I still had trouble believing I was here, and until I started to sweat through my clothing at 8 in the morning while downing my first authentically made fried rice for breakfast, my body still felt like it was on the plane. The first glimpse of city given to us boasted all the commerce of a recently abandoned ghosttown. The nightlife of the city was what we would come to know and love/not feel quite comfortable in. A feast for the eyes and ears to say the least. More on that later.
On this morning, our legs carried us into a city the size of Philadelphia, maybe bigger, and certainly much denser. And we had arrived at the ocean side, retail-influenced sector of this new place. But where the hell were the people? The walkway towards everything was paved with the remnants of every past evenings' goings-on, but with a lack of life walking among it. Slowly, we saw shopkeepers opening their corner stores, and carts lined with fresh fruit and sticks of slow-cooked meat being pushed to their street corner destinations by the collective of older Thai women much past the brink of the American stereotypical age of retirement. (Warning: long sentences.)
It wasn't after much hungered debate that we all decided to venture towards one of these carts, off in an alley among the slowly waking city. We sat down on plastic chairs encircling what was perhaps once a suitable table to eat from, and listened to the women, our hostesses, cackling away at rapid speed the menu, and what was what. Tell you the truth, the food in those large pans was hardly discernible from Purina dog chow slow cooked in a curry, but I was in no shape to be picky. I had just spent more than a day's travel on United Airlines' cuisine from hell, and besides, THIS IS the experience. Exactly! I'd just spent a day on a plane, and I wanted nothing more than to taste and savor the down home (corner cart) culinary traditions of these seasoned Thai women. The only moment of pause I had about digging in, in fact, was the meat content. I'd traveled to this haven of glorious food (cue the orphanage song from Oliver) as a vegetarian, and would likely remain so during my visit.
In choosing, Chris and I ordered just what we wanted - I played it a bit safe with a few fried eggs and jasmine rice, while he took a gamble and had a dish of an incredibly hot lamb curry with rice at 8:30 in the morning. There's really nothing more amusing than watching a grown man sweat his brains out and run to the nearest corner store for a bottle of whole milk to help the pain of curry subside.
The four of us took photos and gawked a bit at the miniature temples planted side by side to a bar, and eyed up the locals with unbridled curiosity. It was difficult not to look like the outsiders. Wandering about in our western clothes, our pale skin quickly turning to light shades of pink and red, and armed with our cameras, we had no choice but to look the part, and own it. Yet any notions I'd had prior about feeling the stares and glares from the native people as they watch us watch them was quickly squashed upon finishing that first meal. By the time we had gotten up and began roaming was about the time that the city began waking up, and commerce proceeded to engulf us.
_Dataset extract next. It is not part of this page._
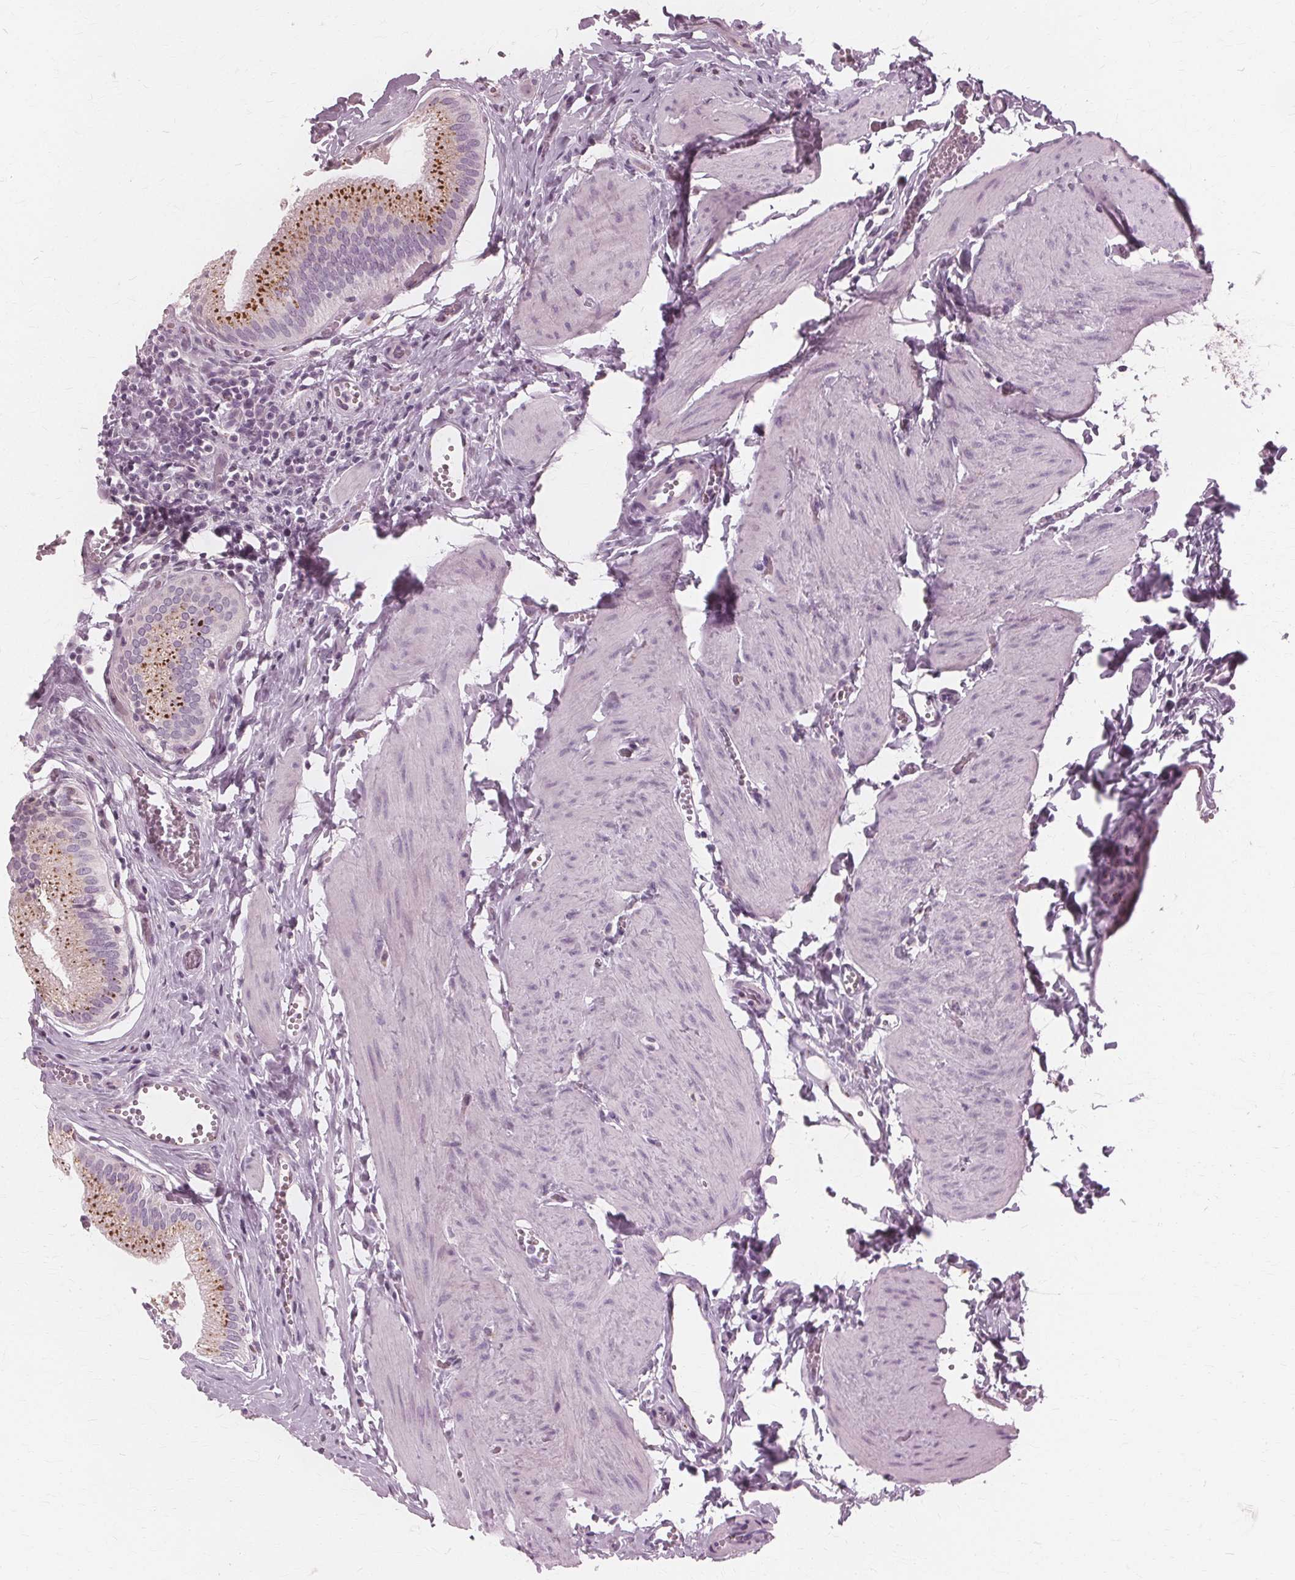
{"staining": {"intensity": "moderate", "quantity": "25%-75%", "location": "cytoplasmic/membranous"}, "tissue": "gallbladder", "cell_type": "Glandular cells", "image_type": "normal", "snomed": [{"axis": "morphology", "description": "Normal tissue, NOS"}, {"axis": "topography", "description": "Gallbladder"}, {"axis": "topography", "description": "Peripheral nerve tissue"}], "caption": "Immunohistochemical staining of benign gallbladder shows moderate cytoplasmic/membranous protein expression in about 25%-75% of glandular cells.", "gene": "DNASE2", "patient": {"sex": "male", "age": 17}}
The faces we started to see looking back at us were not at all focused on our shoulder bags and bottled water, or our pointing fingers and dropped jaws. They looked at us square in the eyes and used our language in their country. Greetings like, "Hello", and "How are you?" were heard from every smiling face we passed. I'd heard that Thailand was the "land of a thousand smiles", but I hadn't realized that I'd be nearing that number on day one!
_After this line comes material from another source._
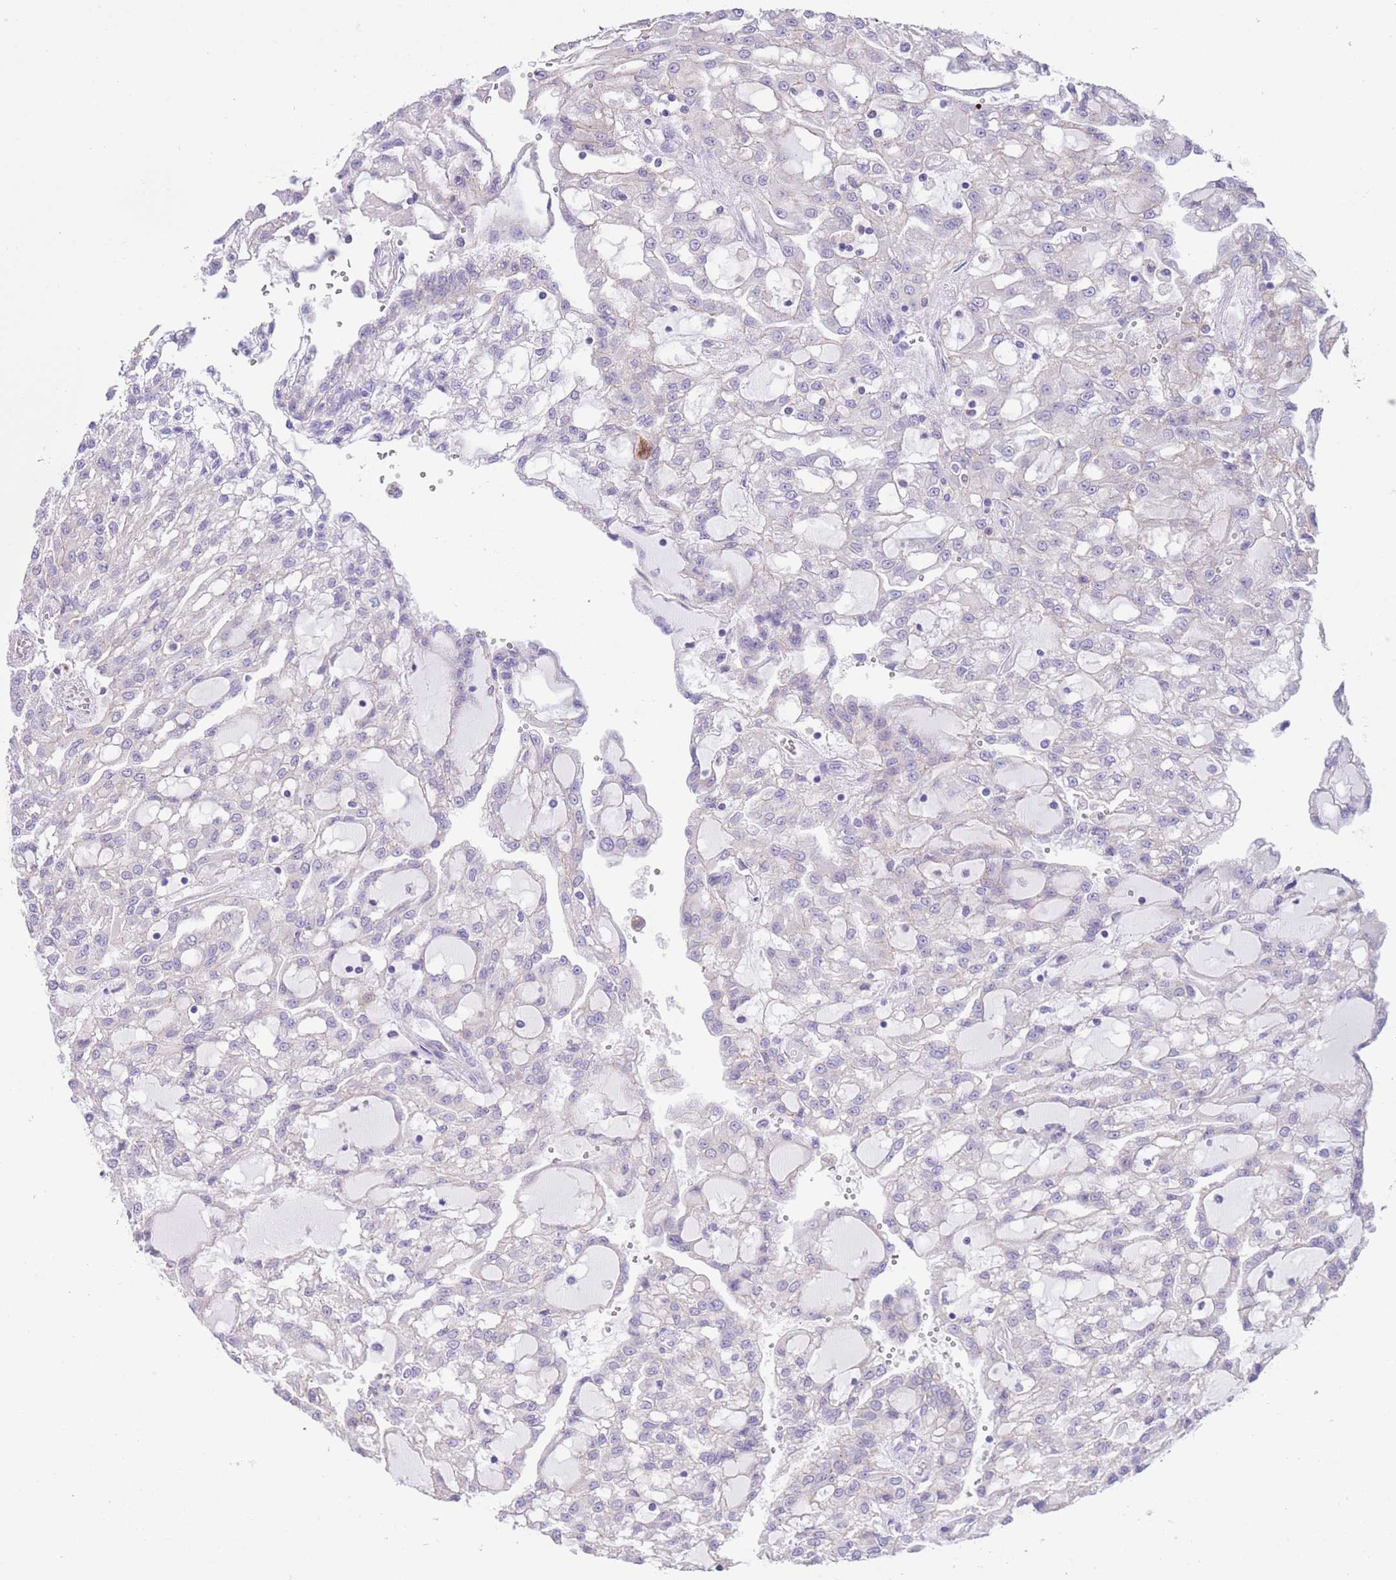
{"staining": {"intensity": "negative", "quantity": "none", "location": "none"}, "tissue": "renal cancer", "cell_type": "Tumor cells", "image_type": "cancer", "snomed": [{"axis": "morphology", "description": "Adenocarcinoma, NOS"}, {"axis": "topography", "description": "Kidney"}], "caption": "Photomicrograph shows no protein staining in tumor cells of renal cancer (adenocarcinoma) tissue. (Stains: DAB immunohistochemistry with hematoxylin counter stain, Microscopy: brightfield microscopy at high magnification).", "gene": "QTRT1", "patient": {"sex": "male", "age": 63}}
Perhaps my naive attitude shown through my youth was getting the best of me, because I had a difficult time seeing this place through the eyes of what I know deep down to be true. I know what our presence might mean to the simple Thai man or woman. Through and through. We equal revenue to them. We are bringing money into their lives, jamming it into their pockets, and slipping it into the occasional g-string. We help feed their economy. But I couldn't help but let their positivity on that morning infect my mood. I see a smile and I return it. For me, it's contagious...much like seeing someone yawn. Next thing I know, I'm yawing back at them.
Forgive me for going on about the smaller hints of remembrances of my trip. I find myself dreaming about being back there, right in the middle of Pattaya, or on beautiful Koh Larn, or in the jungle of Koh Chang, or the clustered and frightening streets of Bangkok. As mezmorizing as the entire trip was, I feel like the lessons learned are still metastasizing in my mind, forever gelling themselves to my outlook on everyday western life. The single experiences are in and out of the forefront, and I'll do my best to shine light on those when I can, but the feelings they left have lingered. They are why I keep writing, as infrequent as the writing may be.